Today we hear from Chris Turberville-Tully, who recaps on some real-life stories of stupid medical tips. Enter Chris:

When you are sick, do you receive unsolicited advice from family members on how to get better? There’s always someone willing to offer suggestions, from well-meaning parents to siblings and grandparents.

It seems everybody has something to say, whether you want to hear it or not, and they always claim to have the best or most correct solution. Sometimes, their advice can be helpful; other times, it is just crazy nonsense. Here are some humorous examples:

Don’t try giving advice to an expert

A mother gave the usual advice about oral hygiene when her adult child developed a cavity: brush teeth, floss regularly, use fluoride and visit the dentist. The problem? The kid is a dental hygienist.

A man instructed his sister on how to hold his newborn daughter. His sister was an ob/gyn nurse with three kids of her own.

Easier Said Than Done

A dad told his kid, who was coughing, to just “stop it.” Yeah, like that’s going to work.

Old Wives’ Tales

A grandmother suggested whiskey for everything…including constipation. So, what’s the whiskey supposed to do, make you forget you are sick? It could make you even worse. And how will you feel in the morning?

Pass the Blame

This is a really stupid one. A mother chewed out her adult daughter when the daughter complained about needing dental work that would cost thousands of dollars. The mother said that she should have consumed more milk and taken more Vitamin C as a kid. The necessary dental work was actually due to the mother’s negligence. She neglected to take her daughter to the dentist for most of her childhood (age 8 to 18). I sure hope stupidity isn’t contagious.

2952129288 a9e0bce838, Guest Expressed: Ridiculous, Unsolicited Family Health Advice

License: Creative Commons (Image Source)

And You Think You Know Me

Then there was a famous burger restaurant that had an outbreak of E. Coli that made a large number of people sick. A concerned mother and father called their son who lived in the area and warned him not to eat at the establishment. The son had been a vegetarian for years. So, where’s the beef in that?

Do as I Don’t

A very obese, alcoholic mother tries to tell her child what not to eat and warns of the negative effects of heavy drinking. Um, does she really expect the child listen to what she says? Her actions sure are screaming something different.

What Did You Say?

A mother’s advice for dry lips: baby oil in the belly button. Is it supposed to work its way to the lips by osmosis or something?  I don’t think that too many people are flexible enough to transfer that baby oil to their lips any other way…well, maybe a contortionist.  Somehow, I don’t think this one’s going to work.

Said the blind man to the deaf dog over the phone

Parents of a deaf child, when having to repeat something (because hearing aids don‘t help 100%): “listen harder, or use your ears.” Um, ok….how do I use them when they don’t work?

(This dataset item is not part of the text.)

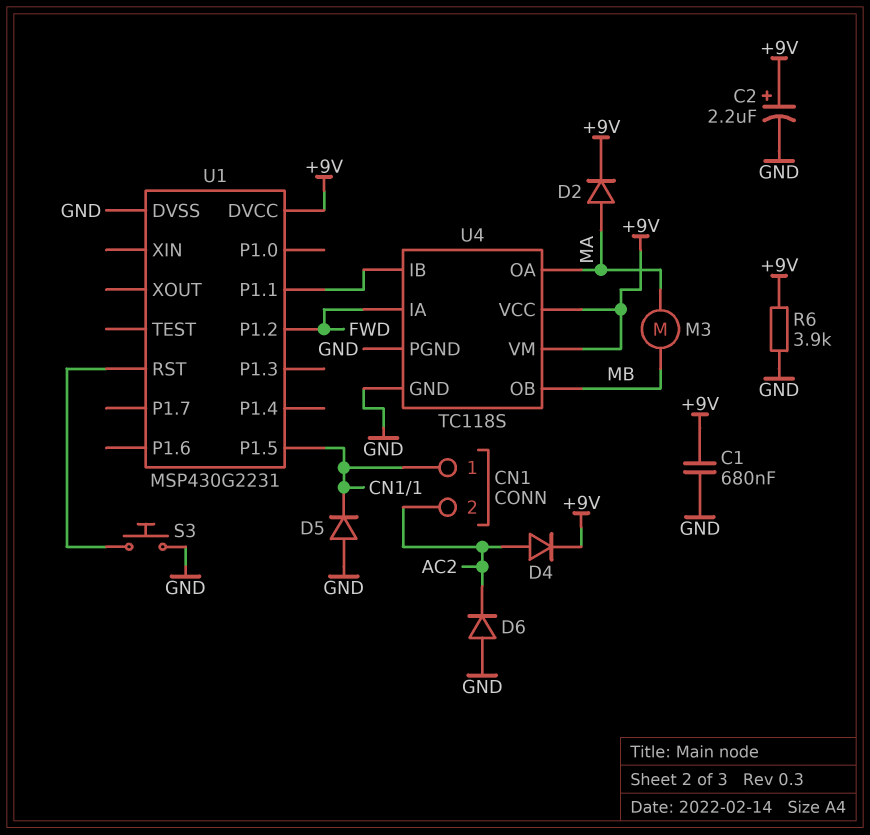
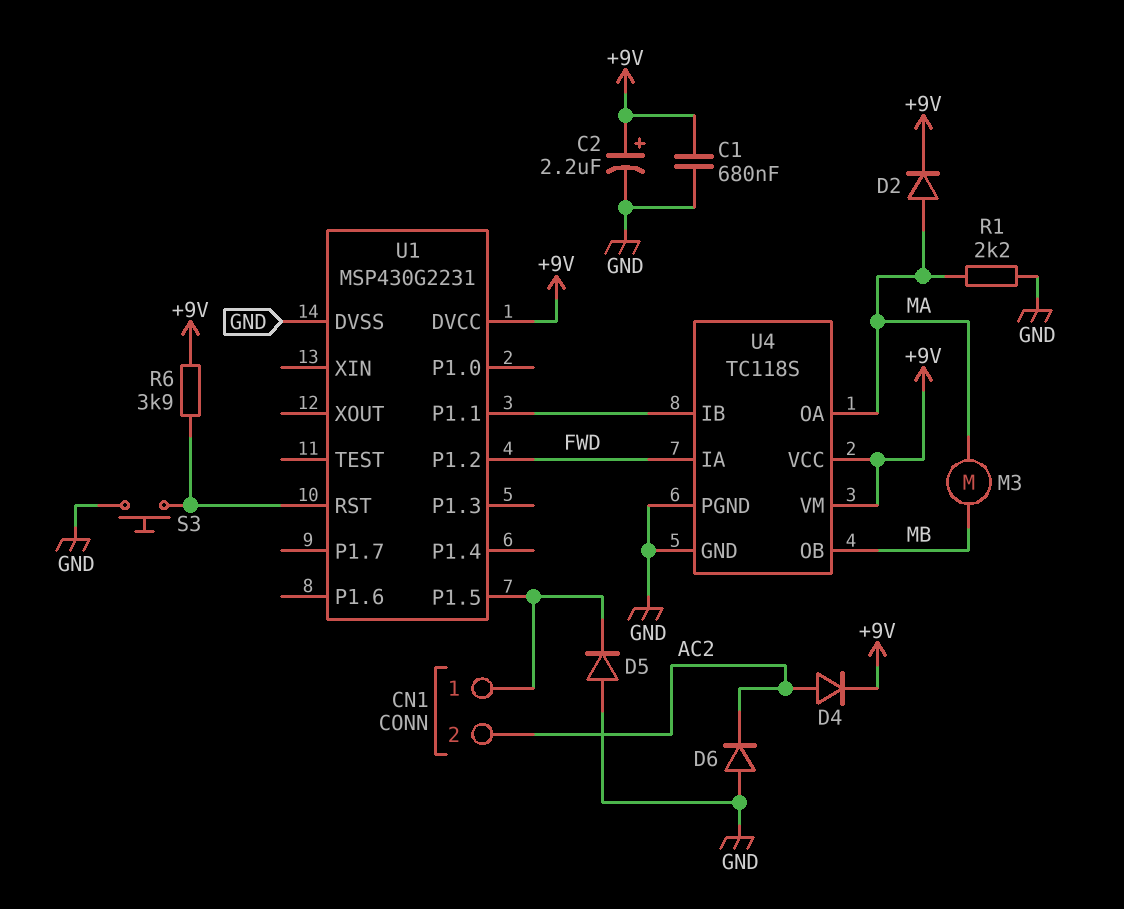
R1: none -> 2.2k (GND, MA)
R6: 3.9k (+9V, GND) -> 3.9k (+9V, U1/RST)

You probably have experienced similar entertaining health advice from family.  The next time someone offers you unwanted advice, smile politely and resist the urge to go bang your head against the wall. You might give yourself a headache, and someone will inevitably give you advice for that too.

References: This Reddit thread.

Chris Turberville-Tully works with the International Team For Implantology (ITI) which offers dental implant courses.

Leave a comment, get a reply. That's how I roll.

  6 Responses to “Guest Expressed: “Ridiculous, Unsolicited Family Health Advice””

Comments (6)
  1. “A dad told his kid, who was coughing, to just ‘stop it.'”—That’s a good one. If only we could tell our pain or our urinary tract burning or our developing pustules to “Just stop it!”

     
    • Actually I am thinking of looking further into the “stop it” branch of medical research. Imagine the opportunities for non-invasive surgery? Appendix acting up? “Stop it!” Broken bone refuses to grow back together? “Stop it!” Possibilities are truly endless here!

       
  2. Readers Digest says sex is good for a headache. ( It may not work, but worth the try)

    I love it when my sister, who is trained in nothing, gives medical advice to her RN daughter??